*Tarefas a cumprir*
- 1) Responda, com base na notícia sobre a escola de Cachoeirinha, às perguntas abaixo, cada resposta em sua linha e marcada com a mesma letra:
(a) Em que vila fica a escola?
(b) Que idade tinha o estudante cercado pelos colegas?
(c) Em que comissão o caso veio à tona?
- 2) Indique se cada afirmação abaixo está de acordo com a notícia sobre a escola de Cachoeirinha. Responda sim ou não e cite as palavras da notícia que decidem a questão.
(a) O caso ocorreu em outubro do ano passado.
(b) O trio conseguiu o que pretendia.
(c) A escola pertence à rede estadual de ensino.
- 3) Redija a continuação da notícia sobre a escola de Cachoeirinha, começando logo após a última frase apresentada.

Cachoeirinha – Um escândalo em uma escola da rede municipal de ensino, localizada na Vila Anair, veio à tona na Comissão de Cidadania e Direitos Humanos da Assembleia Legislativa junto com outras denúncias. O caso mais grave envolve quatro estudantes e ocorreu em outubro do ano passado. Três deles cercaram um colega de 12 anos. Ele foi agarrado e colocado de joelhos enquanto um baixava as calças. A intenção do trio era forçar a prática de sexo oral, mas não obtiveram sucesso. A direção, comunicada do fato, teria dito que o agredido era o culpado e não teria tomado nenhuma medida contra o trio agressor.

*Informações fornecidas*
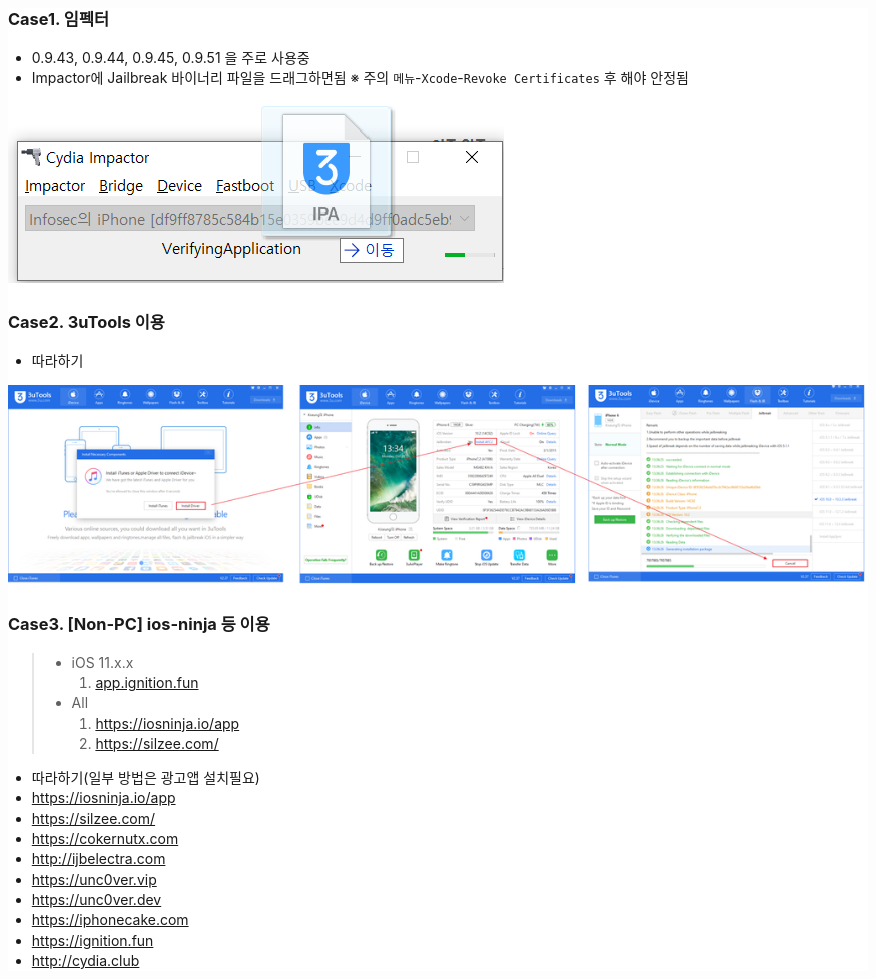 ### Case1. 임펙터

- 0.9.43, 0.9.44, 0.9.45, 0.9.51 을 주로 사용중
- Impactor에 Jailbreak 바이너리 파일을 드래그하면됨
※ 주의 `메뉴`-`Xcode`-`Revoke Certificates` 후 해야 안정됨

![iOS%2047e5eea3c7d442358f91daa96b6b325b.png](iOS%2047e5eea3c7d442358f91daa96b6b325b.png)

### Case2. 3uTools 이용

- 따라하기

![iOS%2047e5eea3c7d442358f91daa96b6b325b%201.png](iOS%2047e5eea3c7d442358f91daa96b6b325b%201.png)

### Case3. [Non-PC] ios-ninja 등 이용

> - iOS 11.x.x
>   1. [app.ignition.fun](https://app.ignition.fun)
> - All
>   1. https://iosninja.io/app
>   2. https://silzee.com/

- 따라하기(일부 방법은 광고앱 설치필요)
- https://iosninja.io/app
- https://silzee.com/
- https://cokernutx.com
- http://ijbelectra.com
- https://unc0ver.vip
- https://unc0ver.dev
- https://iphonecake.com
- https://ignition.fun
- http://cydia.club
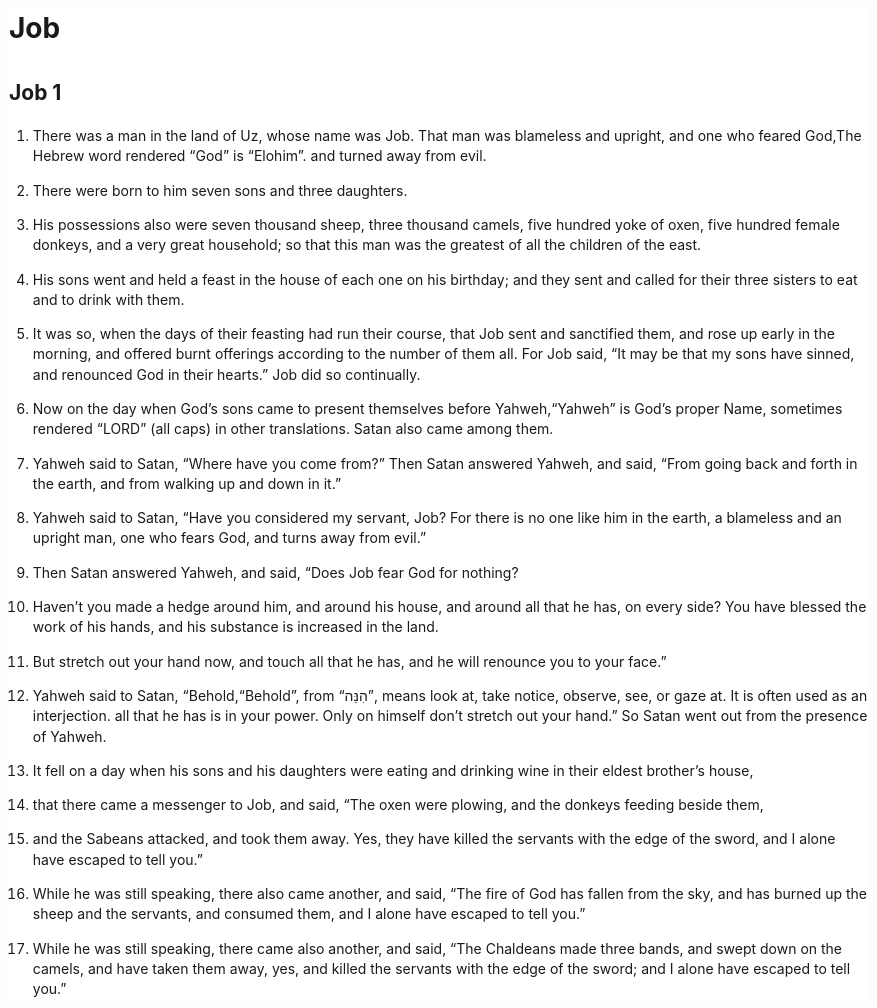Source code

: # Job

## Job 1

1. There was a man in the land of Uz, whose name was Job. That man was blameless and upright, and one who feared God,The Hebrew word rendered “God” is “Elohim”. and turned away from evil.

2. There were born to him seven sons and three daughters.

3. His possessions also were seven thousand sheep, three thousand camels, five hundred yoke of oxen, five hundred female donkeys, and a very great household; so that this man was the greatest of all the children of the east.

4. His sons went and held a feast in the house of each one on his birthday; and they sent and called for their three sisters to eat and to drink with them.

5. It was so, when the days of their feasting had run their course, that Job sent and sanctified them, and rose up early in the morning, and offered burnt offerings according to the number of them all. For Job said, “It may be that my sons have sinned, and renounced God in their hearts.” Job did so continually.  

6.   Now on the day when God’s sons came to present themselves before Yahweh,“Yahweh” is God’s proper Name, sometimes rendered “LORD” (all caps) in other translations. Satan also came among them.

7. Yahweh said to Satan, “Where have you come from?”   Then Satan answered Yahweh, and said, “From going back and forth in the earth, and from walking up and down in it.”  

8.   Yahweh said to Satan, “Have you considered my servant, Job? For there is no one like him in the earth, a blameless and an upright man, one who fears God, and turns away from evil.”  

9.   Then Satan answered Yahweh, and said, “Does Job fear God for nothing?

10. Haven’t you made a hedge around him, and around his house, and around all that he has, on every side? You have blessed the work of his hands, and his substance is increased in the land.

11. But stretch out your hand now, and touch all that he has, and he will renounce you to your face.”  

12.   Yahweh said to Satan, “Behold,“Behold”, from “הִנֵּה”, means look at, take notice, observe, see, or gaze at. It is often used as an interjection. all that he has is in your power. Only on himself don’t stretch out your hand.”   So Satan went out from the presence of Yahweh.

13. It fell on a day when his sons and his daughters were eating and drinking wine in their eldest brother’s house,

14. that there came a messenger to Job, and said, “The oxen were plowing, and the donkeys feeding beside them,

15. and the Sabeans attacked, and took them away. Yes, they have killed the servants with the edge of the sword, and I alone have escaped to tell you.”  

16.   While he was still speaking, there also came another, and said, “The fire of God has fallen from the sky, and has burned up the sheep and the servants, and consumed them, and I alone have escaped to tell you.”  

17.   While he was still speaking, there came also another, and said, “The Chaldeans made three bands, and swept down on the camels, and have taken them away, yes, and killed the servants with the edge of the sword; and I alone have escaped to tell you.”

*Resultados das tarefas*
- 1)
(a) Vila Anair.
(b) 12 anos.
(c) Na Comissão de Cidadania e Direitos Humanos da Assembleia Legislativa.

- 2)
(a) Sim: "ocorreu em outubro do ano passado".
(b) Não: "mas não obtiveram sucesso".
(c) Não: "escola da rede municipal de ensino".

- 3)
A mãe do estudante deu depoimento na Comissão de Cidadania e Direitos humanos nesta quarta-feira (26) revelando que o filho, traumatizado, está passando por tratamento psicológico. O caso foi parar no Conselho Tutelar e Polícia Civil, mas não teria tido nenhum desdobramento. Dois dos estudantes deixaram a escola de ensino fundamental Tiradentes, mas o que seria o líder da agressão sexual segue no educandário como se nada tivesse acontecido.
Como aconteceu o abuso sexual
“Ele saiu do refeitório e foi até o banheiro. O banheiro estava cheio e ele ficou aguardando liberar para ele entrar. Chegou o menino … e jogou ele de joelhos segurando os braços para trás. Chegou o … e outro que não recordo o nome, tamparam a boca, seguram o pescoço, tentaram colocar as partes íntimas dele dentro da boca do meu filho, por trás. O meu filho conseguiu se soltar porque um colega dele que estava junto e também ia ao banheiro, chegou correndo e falou que ia chamar a direção”, relatou a mãe – os nomes são omitidos conforme normas do Estatuto da Criança e do Adolescente.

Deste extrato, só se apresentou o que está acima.